La parole vulnérable fait sa révolution

Mar 29, 2024

illustration de Charlotte Ager

 

La médecine des cercles de parole

 

La parole vulnérable est comme une rivière qui s’est tant retenue qu’elle ne s’arrêtera pas d’inonder nos terres. Sa cru déborde et charrie d’innombrables récits, autant intimes qu’offerts à l’espace public. J’écoute Folie Douce, le nouveau podcast de Lauren Bastide, où Cyril Dion raconte comment, après l’abus, il se répare en réparant le monde. Cette conversation n’a rien d’extraordinaire, nos oreilles sont habituées à entendre les failles des autres être dévoilées avec pudeur, décortiquées parfois de manière explicite pour un effet pédagogique ou prononcées pour justifier de prises de positions politiques, militantes, idéologiques. Notre intime n’est plus honteux, en tout cas celui des courageux qui osent l’exposer, nous montrant que ce n’est pas si terrible de dire la fragilité, ni stigmatisant - et qu’au contraire, vous le savez vous qui me lisez depuis longtemps : c’est même, dans certains cas, une source de puissance. 

 

On dirait que depuis #metoo, aucun blessure ne peut supporter plus longtemps le silence.

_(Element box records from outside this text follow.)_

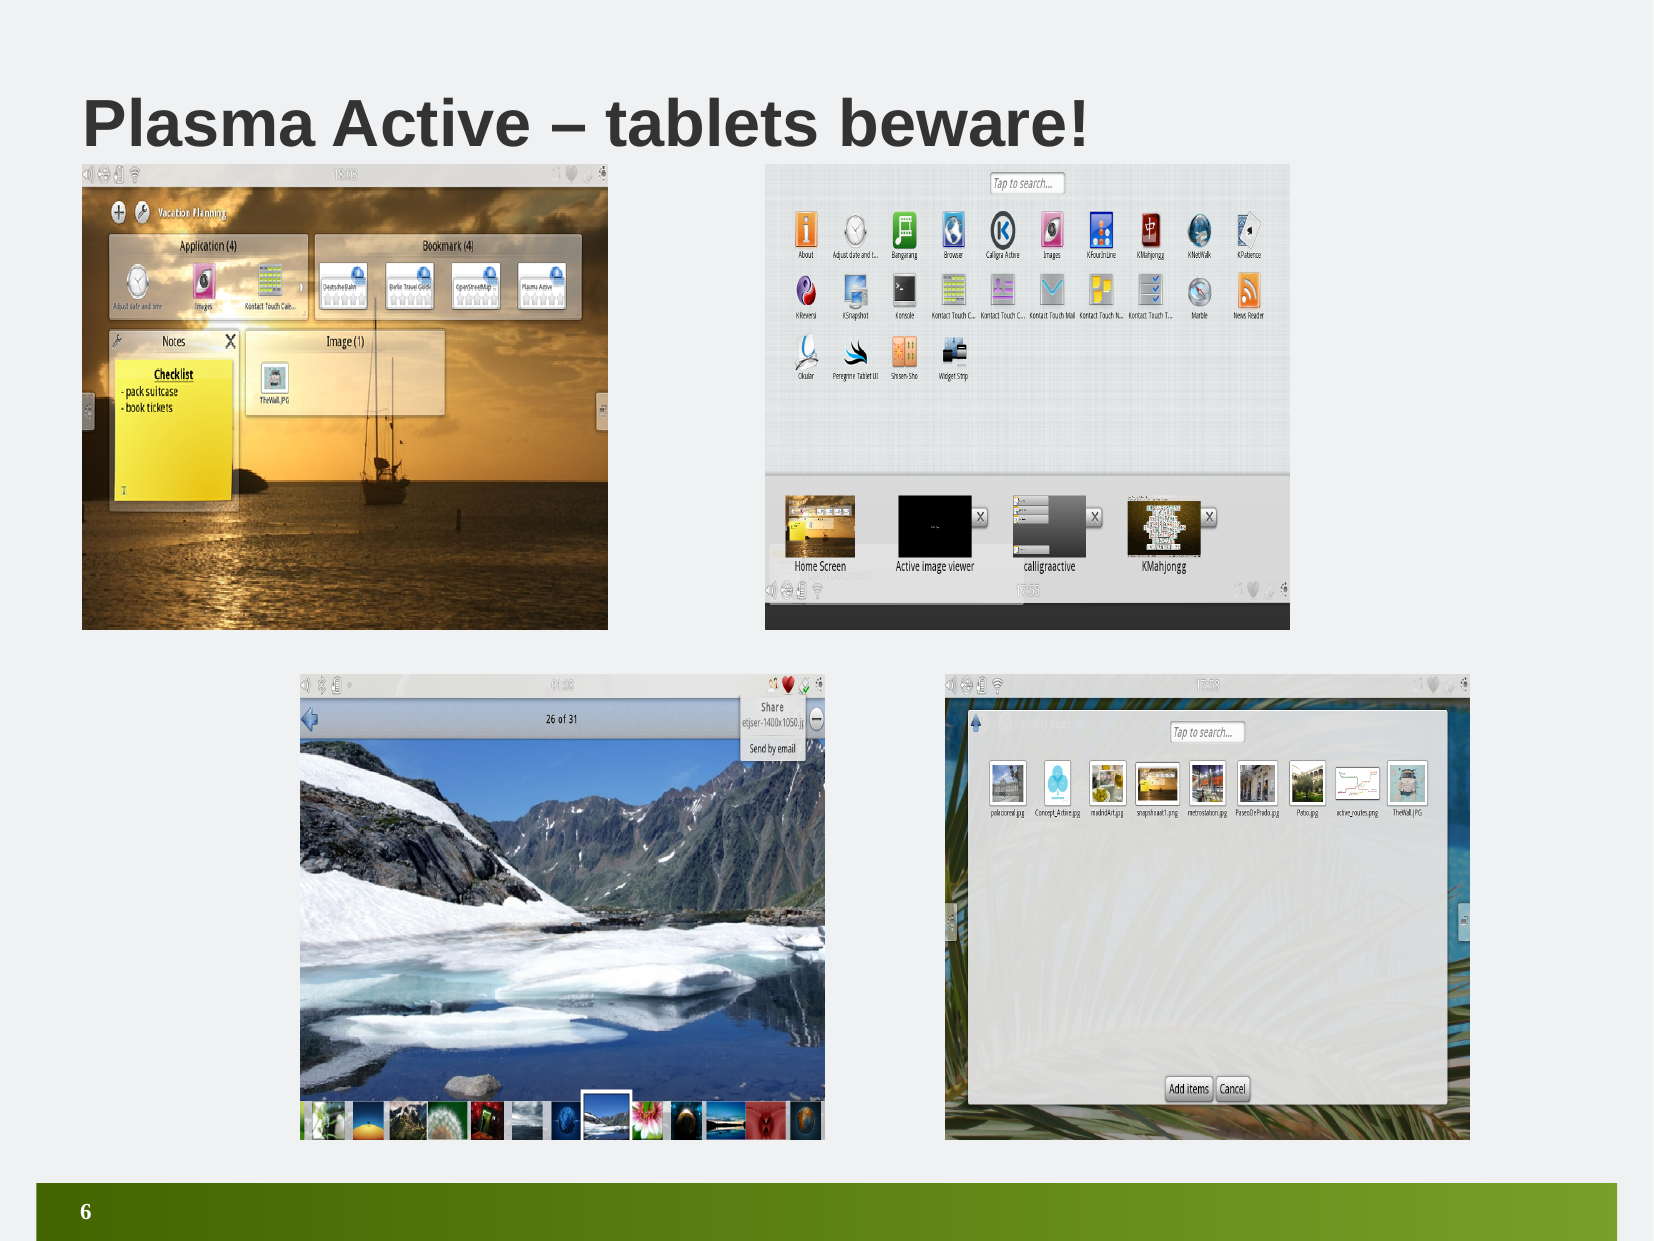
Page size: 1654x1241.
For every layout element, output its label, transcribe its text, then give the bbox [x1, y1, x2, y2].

title Plasma Active – tablets beware! [82, 49, 1571, 198]
picture [0, 0, 1654, 1241]
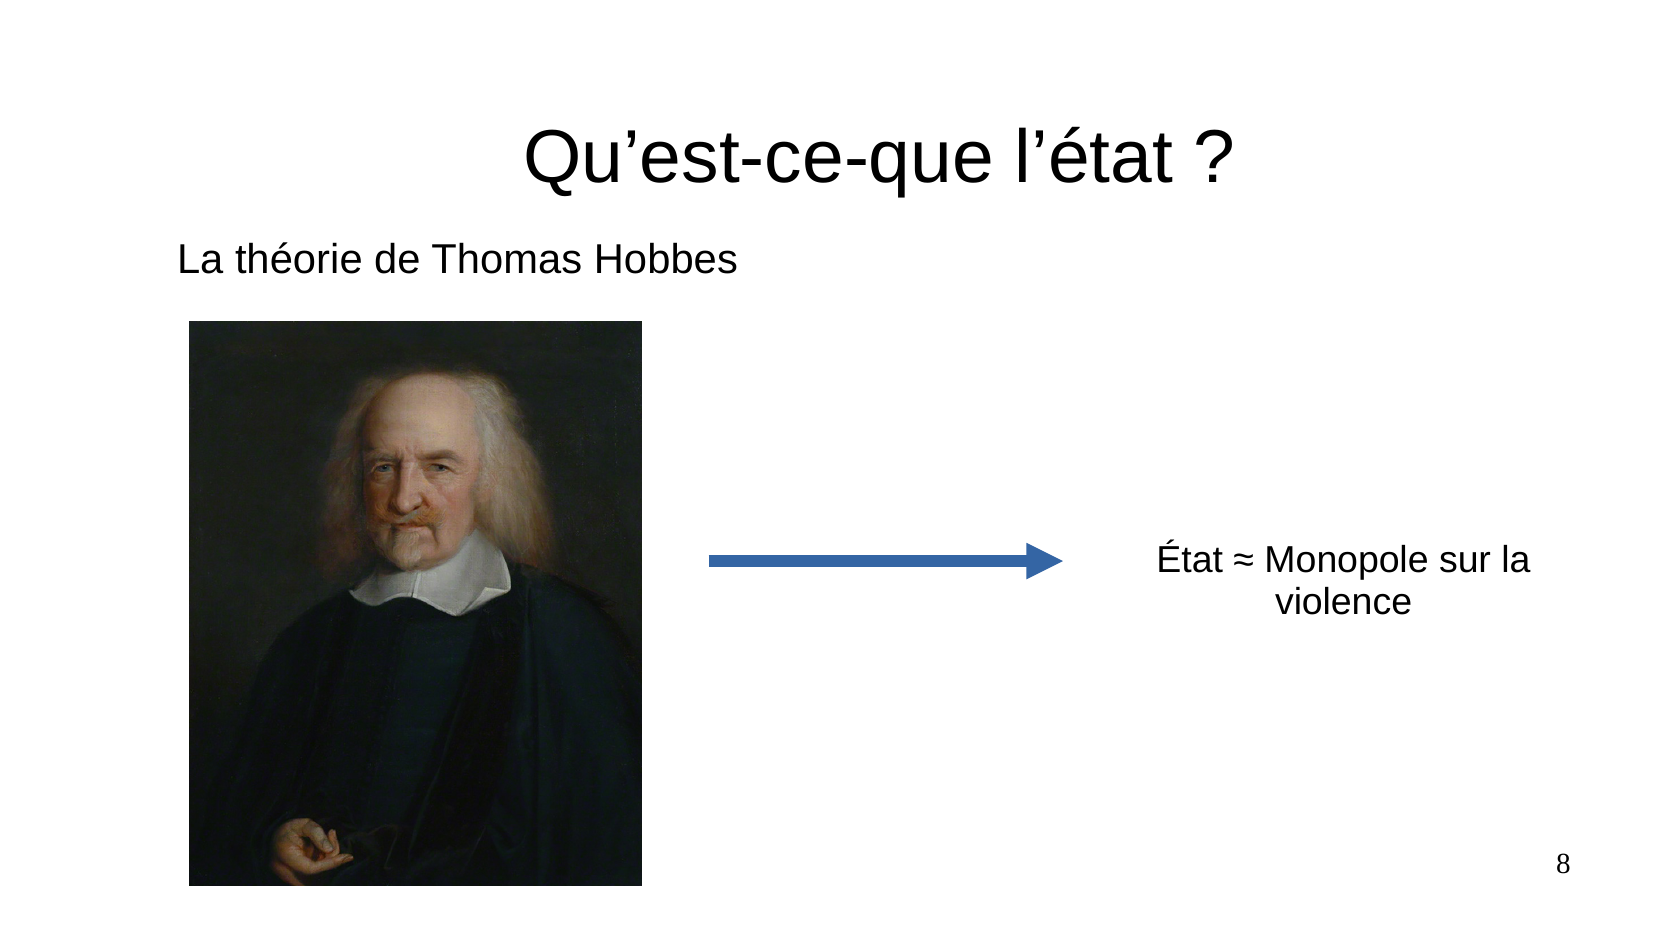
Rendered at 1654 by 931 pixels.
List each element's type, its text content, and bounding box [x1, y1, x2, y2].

Celles qui s’étaient tues disent maintenant d’une voix forte et trouvent souvent un écho : d’autres voix qui se reconnaissent, réalisent à leur tour l’injure, l’injustice, la douleur et disent moi aussi. Cette résonance est en train de faire la révolution. La capacité que nous avons de nous voir les uns les autres dans ce qu’habituellement on croyait tabou transforme le monde. Elle rend cette parole possible, celle qui sort du bois, de la honte, des yeux détournés, de la nausée jusqu’au vertige et en fait une immense bourrasque, fraiche, pleine d’espoir. 

 

Car il existe maintenant des lieux pour formuler l’indicible. Des endroits sécures, pas toujours au micro de podcast ou sur les réseaux sociaux. Des espaces à part, où nous apprenons à nous entendre. Car pour que cette révolution ait lieu, il faut des coeurs qui entendent les récits. Toujours ceux qui disent moi aussi, et qui grandissent ainsi en humanité. Bien sur, on a besoin les uns des autres pour contempler l’étendue de notre nature humaine, j’ai besoin de toi pour voir qui je suis.

 

Témoin de vos histoires depuis quinze ans, je me sens comme la terre, gorgée de larmes et de sang, frémissante, femme d’espérance. Je crois tant à cette médecine des cercles de parole. J’aimerais tant que nous soyons mille fois plus nombreux à lui faire de la place. La révolution, c’est cette rivière de vulnérabilité qui fertilise nos imaginaires. Venez la faire avec nous.